Task =
Among the entries below, which lines run from the line with "camera: 70 degrees left, 5 degrees up" through the line with "(290, 432) = (331, 347): beige"? Retype those, both ends included, exactly and without pictures.

Source records =
- Opening Delimiter -

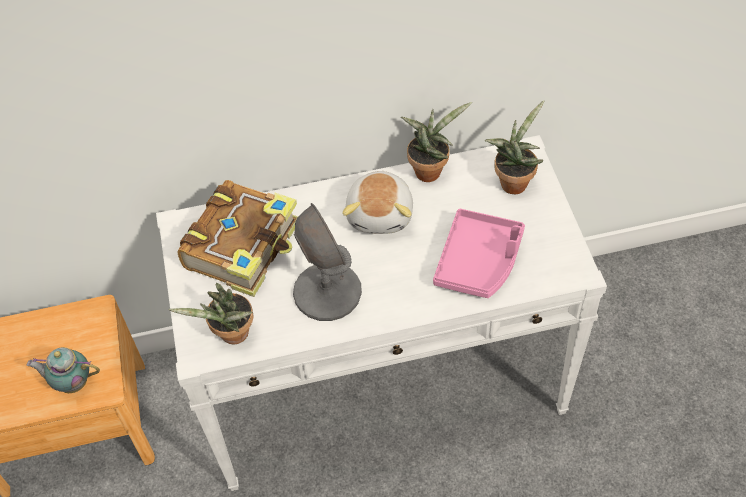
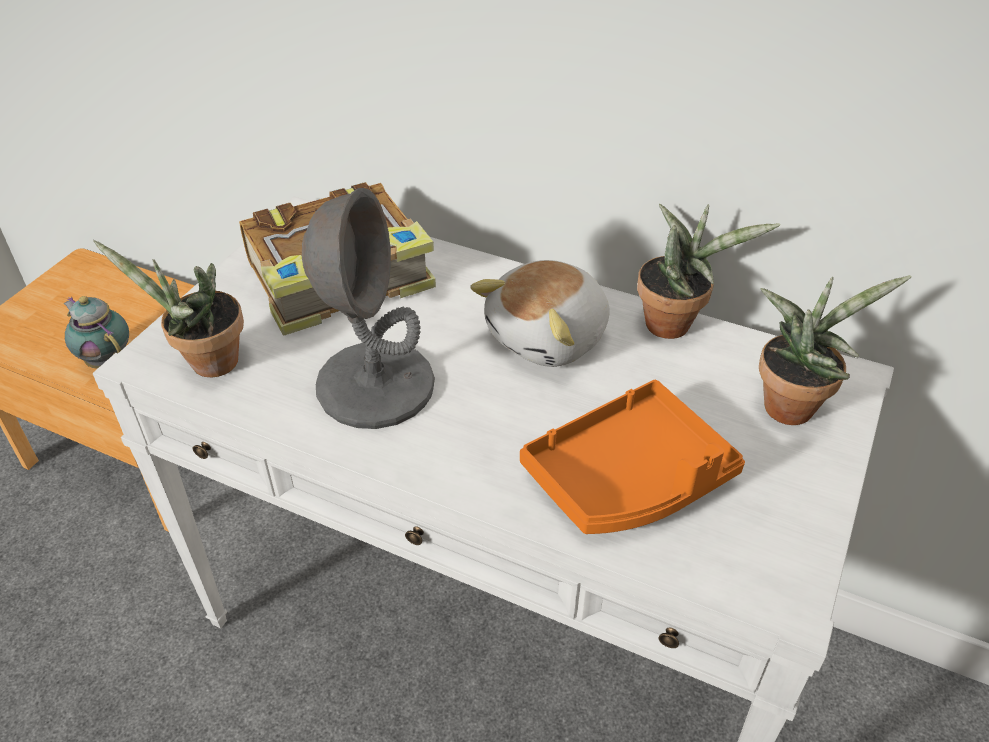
camera: 35 degrees right, 10 degrees down
(479, 261) = (629, 478): pink tray -> orange tray

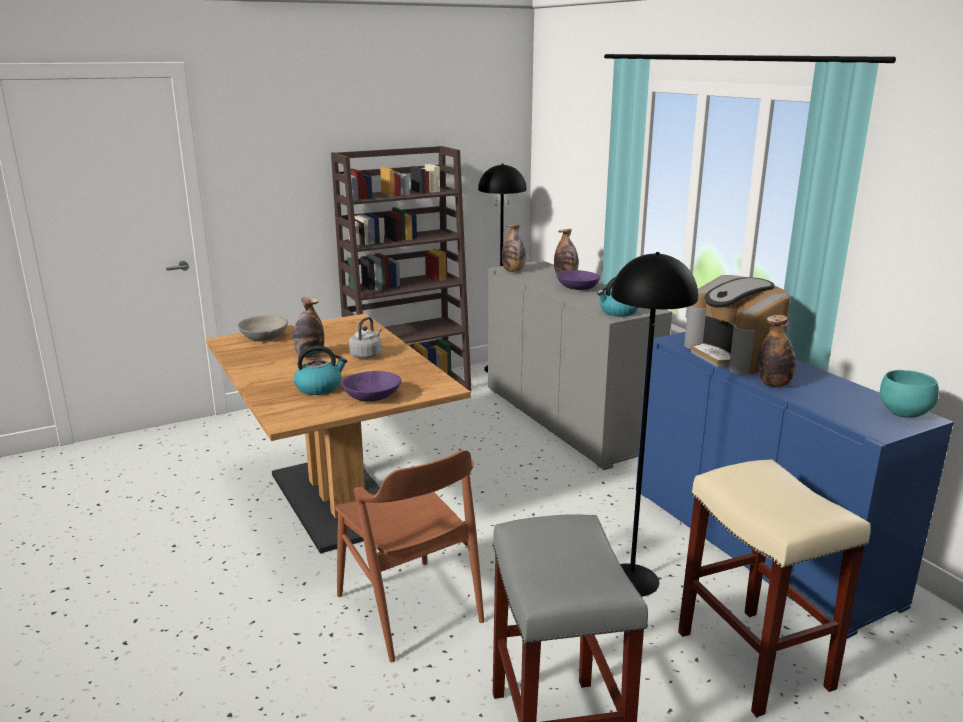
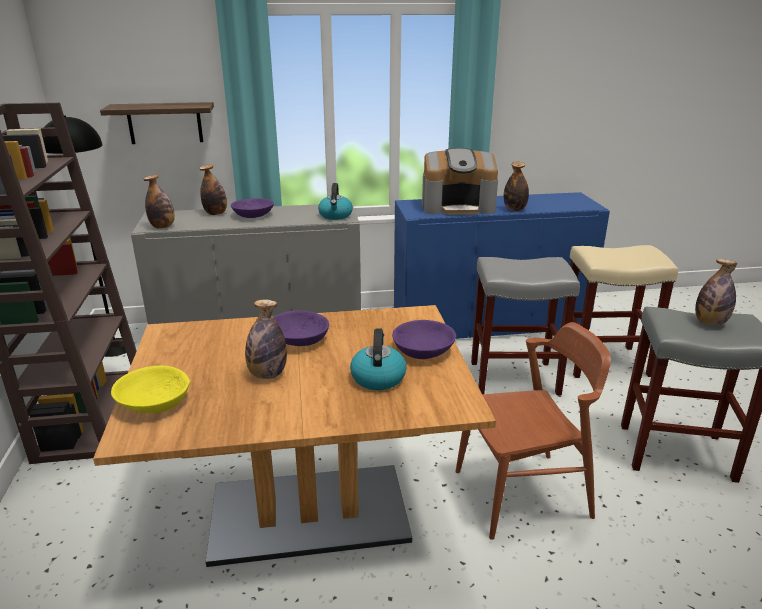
camera: 70 degrees left, 5 degrees up
(264, 337) = (154, 402): grey bowl -> yellow bowl
(367, 355) = (298, 339): grey kettle -> purple bowl
(570, 557) = (710, 322): none -> bottle
(583, 186) = (165, 123): none -> shelf
(630, 579) = (513, 378): black floor lamp -> grey stool
(902, 413) = (568, 197): turquoise bowl -> none

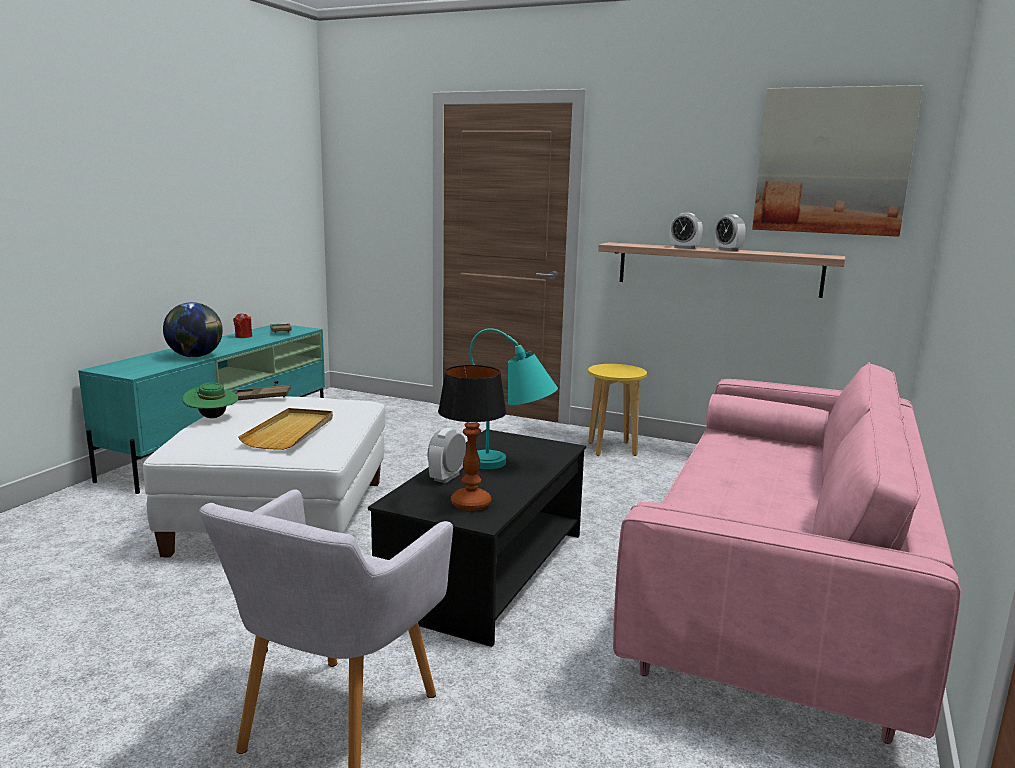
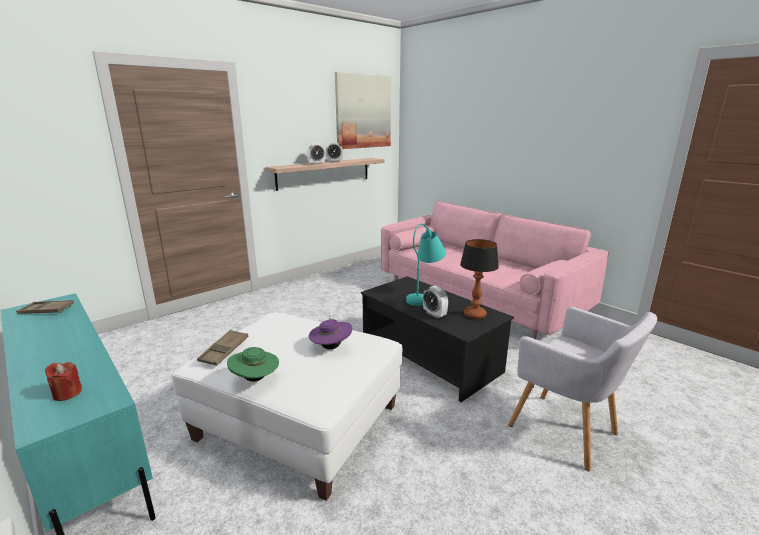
camera: 65 degrees left, 5 degrees up
(195, 356) = (84, 361): globe -> none
(243, 336) = (34, 330): red candle -> red candle (67, 393)
(290, 432) = (331, 347): beige tray -> purple hat
(612, 449) = (310, 288): yellow stool -> none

- Closing Delimiter -

Solution for this exercise =
camera: 70 degrees left, 5 degrees up
(264, 337) = (154, 402): grey bowl -> yellow bowl
(367, 355) = (298, 339): grey kettle -> purple bowl
(570, 557) = (710, 322): none -> bottle
(583, 186) = (165, 123): none -> shelf
(630, 579) = (513, 378): black floor lamp -> grey stool
(902, 413) = (568, 197): turquoise bowl -> none

camera: 65 degrees left, 5 degrees up
(195, 356) = (84, 361): globe -> none
(243, 336) = (34, 330): red candle -> red candle (67, 393)
(290, 432) = (331, 347): beige tray -> purple hat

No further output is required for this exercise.